Di origini peruviane, con una bisnonna giapponese, Alexander Robles è lo chef alla regia di Azotea, il ristorante che ha portato a Torino la cucina nikkei di impronta fine dining. Si è tenuto qui il primo appuntamento con il ciclo di cene L'equilibrio in un piatto in collaborazione con Acqua Panna, un’iniziativa che coinvolge giovani chef italiani under 40, chiamati a interpretare in un piatto la propria idea di equilibrio, tra passato e presente, tra tradizione e contaminazione. “Abbiamo servito a tutti il piatto dell’equilibrio, Selva Alta/Tiradito Andino: sia come come amuse bouche, a chi ha optato per il menu alla carta, sia come quarta corsa, a chi ha seguito il menu degustazione di sei portate. Abbiamo ricevuto dei feedback molto positivi: per molti era la prima volta in un ristorante nikkei”, racconta Robles. “Non siamo un ristorante super informale e questo è un plus: accogliamo gli ospiti come se fossero amici, a casa nostra”.
Foto courtesy Azotea
Alexander Robles: "La mia cucina nikkei, tra fine dining, equilibrio e contaminazioni"

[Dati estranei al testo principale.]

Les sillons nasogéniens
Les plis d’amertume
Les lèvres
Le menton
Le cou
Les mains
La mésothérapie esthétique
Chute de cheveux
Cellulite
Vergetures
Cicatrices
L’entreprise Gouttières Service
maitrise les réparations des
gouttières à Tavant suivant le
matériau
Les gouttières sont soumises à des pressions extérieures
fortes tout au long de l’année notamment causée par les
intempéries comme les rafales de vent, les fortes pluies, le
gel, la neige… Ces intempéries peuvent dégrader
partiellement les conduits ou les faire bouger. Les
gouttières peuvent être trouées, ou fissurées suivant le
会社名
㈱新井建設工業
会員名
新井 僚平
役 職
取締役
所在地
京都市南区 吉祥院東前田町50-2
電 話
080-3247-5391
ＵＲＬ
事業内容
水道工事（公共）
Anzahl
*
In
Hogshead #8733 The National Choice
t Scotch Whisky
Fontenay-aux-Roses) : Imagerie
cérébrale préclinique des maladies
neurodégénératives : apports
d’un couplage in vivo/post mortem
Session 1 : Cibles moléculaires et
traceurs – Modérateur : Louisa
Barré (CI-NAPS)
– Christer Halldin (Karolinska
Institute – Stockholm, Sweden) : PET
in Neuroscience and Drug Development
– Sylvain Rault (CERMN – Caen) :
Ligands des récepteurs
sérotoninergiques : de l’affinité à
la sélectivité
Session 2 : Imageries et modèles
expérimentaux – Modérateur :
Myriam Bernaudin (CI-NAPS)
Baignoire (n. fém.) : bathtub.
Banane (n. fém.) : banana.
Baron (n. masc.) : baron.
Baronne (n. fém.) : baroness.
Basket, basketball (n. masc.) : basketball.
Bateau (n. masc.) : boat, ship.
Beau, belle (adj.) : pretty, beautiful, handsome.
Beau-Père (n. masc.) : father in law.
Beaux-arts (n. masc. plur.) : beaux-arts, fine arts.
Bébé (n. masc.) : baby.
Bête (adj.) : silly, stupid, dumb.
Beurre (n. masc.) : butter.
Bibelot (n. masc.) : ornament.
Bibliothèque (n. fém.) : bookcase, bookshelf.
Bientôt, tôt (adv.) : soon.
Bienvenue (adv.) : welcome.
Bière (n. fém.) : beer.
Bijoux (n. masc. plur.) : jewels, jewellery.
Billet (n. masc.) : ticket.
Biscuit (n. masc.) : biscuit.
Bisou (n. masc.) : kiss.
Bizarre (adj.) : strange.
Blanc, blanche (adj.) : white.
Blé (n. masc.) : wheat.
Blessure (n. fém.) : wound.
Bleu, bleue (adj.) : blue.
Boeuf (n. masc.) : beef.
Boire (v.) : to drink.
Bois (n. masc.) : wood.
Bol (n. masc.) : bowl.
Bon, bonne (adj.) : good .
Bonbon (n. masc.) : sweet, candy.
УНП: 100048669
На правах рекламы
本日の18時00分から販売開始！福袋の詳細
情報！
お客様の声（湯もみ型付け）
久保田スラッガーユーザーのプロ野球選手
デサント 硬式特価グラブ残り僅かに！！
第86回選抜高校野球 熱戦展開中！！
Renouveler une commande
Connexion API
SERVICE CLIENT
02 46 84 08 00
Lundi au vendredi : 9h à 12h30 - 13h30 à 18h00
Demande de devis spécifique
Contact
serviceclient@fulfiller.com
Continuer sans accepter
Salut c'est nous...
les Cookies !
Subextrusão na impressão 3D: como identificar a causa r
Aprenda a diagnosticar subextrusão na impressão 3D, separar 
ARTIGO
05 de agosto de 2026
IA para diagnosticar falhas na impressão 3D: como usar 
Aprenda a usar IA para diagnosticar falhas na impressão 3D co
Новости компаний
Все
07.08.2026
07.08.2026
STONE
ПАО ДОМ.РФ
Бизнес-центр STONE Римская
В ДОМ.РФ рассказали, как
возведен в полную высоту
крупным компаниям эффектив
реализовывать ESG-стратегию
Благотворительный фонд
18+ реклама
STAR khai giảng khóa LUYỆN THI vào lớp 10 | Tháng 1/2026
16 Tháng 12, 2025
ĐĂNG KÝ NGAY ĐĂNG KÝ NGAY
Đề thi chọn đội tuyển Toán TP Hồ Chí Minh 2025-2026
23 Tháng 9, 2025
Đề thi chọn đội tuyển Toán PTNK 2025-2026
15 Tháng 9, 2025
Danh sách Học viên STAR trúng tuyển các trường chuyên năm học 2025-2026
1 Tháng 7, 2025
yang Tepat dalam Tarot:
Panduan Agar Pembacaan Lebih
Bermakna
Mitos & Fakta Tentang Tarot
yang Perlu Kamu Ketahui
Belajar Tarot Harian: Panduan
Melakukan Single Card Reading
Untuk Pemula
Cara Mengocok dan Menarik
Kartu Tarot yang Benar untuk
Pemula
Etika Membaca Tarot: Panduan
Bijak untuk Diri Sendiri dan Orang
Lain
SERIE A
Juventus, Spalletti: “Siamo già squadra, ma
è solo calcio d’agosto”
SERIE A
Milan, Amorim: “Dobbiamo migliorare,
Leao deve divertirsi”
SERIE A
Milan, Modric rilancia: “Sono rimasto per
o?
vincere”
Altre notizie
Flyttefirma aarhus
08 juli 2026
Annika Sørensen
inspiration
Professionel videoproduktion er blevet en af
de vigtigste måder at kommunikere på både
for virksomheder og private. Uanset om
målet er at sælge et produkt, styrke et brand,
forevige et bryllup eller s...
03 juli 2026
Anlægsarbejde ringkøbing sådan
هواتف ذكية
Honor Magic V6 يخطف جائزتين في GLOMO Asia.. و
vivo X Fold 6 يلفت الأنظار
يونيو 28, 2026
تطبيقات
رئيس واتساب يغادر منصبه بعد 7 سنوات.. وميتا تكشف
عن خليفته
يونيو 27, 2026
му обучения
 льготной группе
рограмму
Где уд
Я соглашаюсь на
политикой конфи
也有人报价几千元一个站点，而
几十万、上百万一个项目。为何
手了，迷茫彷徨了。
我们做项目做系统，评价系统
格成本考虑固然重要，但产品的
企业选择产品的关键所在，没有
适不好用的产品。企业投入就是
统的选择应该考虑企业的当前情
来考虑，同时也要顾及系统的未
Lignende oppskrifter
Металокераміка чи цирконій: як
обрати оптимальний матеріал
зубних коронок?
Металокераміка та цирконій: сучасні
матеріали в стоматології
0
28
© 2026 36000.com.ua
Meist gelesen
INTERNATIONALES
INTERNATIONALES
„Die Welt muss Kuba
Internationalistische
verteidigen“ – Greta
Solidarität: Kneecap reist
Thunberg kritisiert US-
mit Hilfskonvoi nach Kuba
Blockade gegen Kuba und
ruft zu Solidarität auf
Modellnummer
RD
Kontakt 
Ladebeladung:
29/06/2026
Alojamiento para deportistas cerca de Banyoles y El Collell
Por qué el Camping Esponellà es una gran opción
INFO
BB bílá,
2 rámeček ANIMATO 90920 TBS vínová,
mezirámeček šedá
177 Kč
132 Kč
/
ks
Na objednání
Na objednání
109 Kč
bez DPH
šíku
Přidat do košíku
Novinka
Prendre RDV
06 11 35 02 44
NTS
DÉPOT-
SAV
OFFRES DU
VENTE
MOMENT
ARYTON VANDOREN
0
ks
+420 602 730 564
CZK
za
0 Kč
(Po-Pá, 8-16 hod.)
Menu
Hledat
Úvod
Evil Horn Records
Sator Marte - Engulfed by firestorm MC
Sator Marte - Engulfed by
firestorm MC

Bosco tropicale amazzonico, una creazione di chef Alexander Robles
Azotea è anche cocktail bar: come interagiscono bancone e cucina?
Quando introduciamo il nuovo menu, Matteo Fornaro si mette a fare delle prove, è una sorta di innamoramento: si viaggia sulla stessa lunghezza d’onda, facciamo mille assaggi per avere l’abbinamento perfetto. Ci sono delle verdure e dei frutti che uso, da lì lui parte per creare dei drink. Ovviamente sono quasi tutti drink low alcol, studiati in modo che se ne possano bere sei. Sono tutte mezze porzioni, quando vengono serviti in abbinamento.
Qual è il pairing dell’estate 2023 di Azotea (cocktail-piatto)?
Un piatto che sta avendo tanto successo è Mare Freddo, la portata numero 1: agretti sbianchiti, piselli, calamari tagliati fini a crudo, il tutto condito con acidulato di alga robina (ossia lo sciroppo di carrube, una sorta di melassa), dove aggiungiamo ubemoshi e soia. Finiamo con crema alla huancaina (a base di peperoncino aji limo e alghe croccanti e reidratate). Questo piatto viene abbinato al Sip numero 1, un drink a base di frutto della passione, estratto di cappero, pisco infuso di yuyo (un’alga che cresce solo in Perù e in Nuova Zelanda, ed è la stessa che si trova nel piatto; ha il gusto del mare al palato, ha una salinità perfetta), estratto di cappero, zucchero e limone.
Ci racconta l’ultimo menu di Azotea?
Ogni degustazione ha uno specifico tema: questo menu attuale, della primavera-estate 2023, si chiama Ayni, che in linguaggio quechua significa il principio della reciprocità, il dare e ricevere, come scambio. Per noi è un comandamento morale e cosmico: è un invito al rispetto della natura e dei suoi frutti. E in questo menu partiamo dal mare, andiamo sulle montagne e poi nella giungla, ci rifacciamo ai microclimi peruviani e alla biodiversità. Si fa un vero e proprio viaggio in Perù, con una particolare attenzione agli ingredienti tutelati da Slow Food (in ogni piatto ce n’è almeno uno). Questo menu ha tanti obiettivi: far conoscere la cucina nikkei a livello fine dining, far conoscere le tecniche e le materie prime nikkei, abbinamento in pairing; far conoscere il Perù, i suoi microclimi, dal mare al deserto.
Progetti futuri?
Dal mio arrivo, Azotea ha fatto tante belle cose: Noemi Dell’Agnello e Matteo Fornaro, i titolari, mi hanno lasciato carta bianca e ho molta libertà. Il mio progetto personale sarebbe di andare in Perù e magari di raccontare com’è il Perù attuale attraverso il menu di Azotea, una volta tornato in Italia. Nel mio Paese? Tornerei se lo volesse mia figlia, che ora ha solo 5 anni. In Europa, dove vivo da 17 anni, mi trovo molto bene, e Torino oggi è diventata una meta gastronomica, ci sono tante realtà stellate, ma anche molti ristoranti di cucina fusion interessanti. La città è cresciuta e un cuoco può esprimersi bene a livello professionale.